Assigned task => Within the material below, find each line bearing the word "sicejl" and present it.

____________

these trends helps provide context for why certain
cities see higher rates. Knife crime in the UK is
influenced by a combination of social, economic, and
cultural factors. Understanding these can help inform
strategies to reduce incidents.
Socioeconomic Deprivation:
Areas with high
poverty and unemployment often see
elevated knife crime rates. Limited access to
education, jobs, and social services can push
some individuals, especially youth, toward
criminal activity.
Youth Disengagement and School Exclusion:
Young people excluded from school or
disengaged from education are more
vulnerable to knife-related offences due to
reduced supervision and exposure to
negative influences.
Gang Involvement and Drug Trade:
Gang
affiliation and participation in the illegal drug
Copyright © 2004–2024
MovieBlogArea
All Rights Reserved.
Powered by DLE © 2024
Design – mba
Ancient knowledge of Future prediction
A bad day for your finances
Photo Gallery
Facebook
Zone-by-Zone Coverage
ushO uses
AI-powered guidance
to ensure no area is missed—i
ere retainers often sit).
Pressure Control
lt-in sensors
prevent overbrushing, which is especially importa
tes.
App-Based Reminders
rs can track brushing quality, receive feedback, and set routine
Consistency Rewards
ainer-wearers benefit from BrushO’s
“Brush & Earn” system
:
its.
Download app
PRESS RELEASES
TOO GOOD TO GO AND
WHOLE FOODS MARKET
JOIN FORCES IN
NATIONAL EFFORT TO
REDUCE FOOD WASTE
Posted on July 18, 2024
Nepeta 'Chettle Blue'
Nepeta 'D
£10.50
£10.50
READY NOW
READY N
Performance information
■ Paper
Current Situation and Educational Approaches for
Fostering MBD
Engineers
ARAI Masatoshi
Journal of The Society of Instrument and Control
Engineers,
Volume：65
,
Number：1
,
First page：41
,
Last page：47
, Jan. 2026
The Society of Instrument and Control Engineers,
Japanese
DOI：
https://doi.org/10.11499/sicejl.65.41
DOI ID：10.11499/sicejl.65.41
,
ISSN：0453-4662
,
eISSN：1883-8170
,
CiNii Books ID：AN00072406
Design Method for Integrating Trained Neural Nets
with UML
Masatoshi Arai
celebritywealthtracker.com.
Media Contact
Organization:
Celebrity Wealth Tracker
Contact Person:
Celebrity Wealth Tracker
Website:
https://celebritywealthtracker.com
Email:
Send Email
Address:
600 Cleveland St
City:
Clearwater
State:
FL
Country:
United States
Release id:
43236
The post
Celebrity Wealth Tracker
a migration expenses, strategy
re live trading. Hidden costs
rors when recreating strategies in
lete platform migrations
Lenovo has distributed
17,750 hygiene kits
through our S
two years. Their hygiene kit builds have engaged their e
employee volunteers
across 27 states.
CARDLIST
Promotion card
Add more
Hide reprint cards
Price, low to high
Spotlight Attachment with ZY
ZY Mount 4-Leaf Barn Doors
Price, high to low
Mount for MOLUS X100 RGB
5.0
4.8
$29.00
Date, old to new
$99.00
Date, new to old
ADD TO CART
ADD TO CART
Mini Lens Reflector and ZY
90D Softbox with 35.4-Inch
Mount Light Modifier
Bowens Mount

____________

Exercise response =>
https://doi.org/10.11499/sicejl.65.41
DOI ID：10.11499/sicejl.65.41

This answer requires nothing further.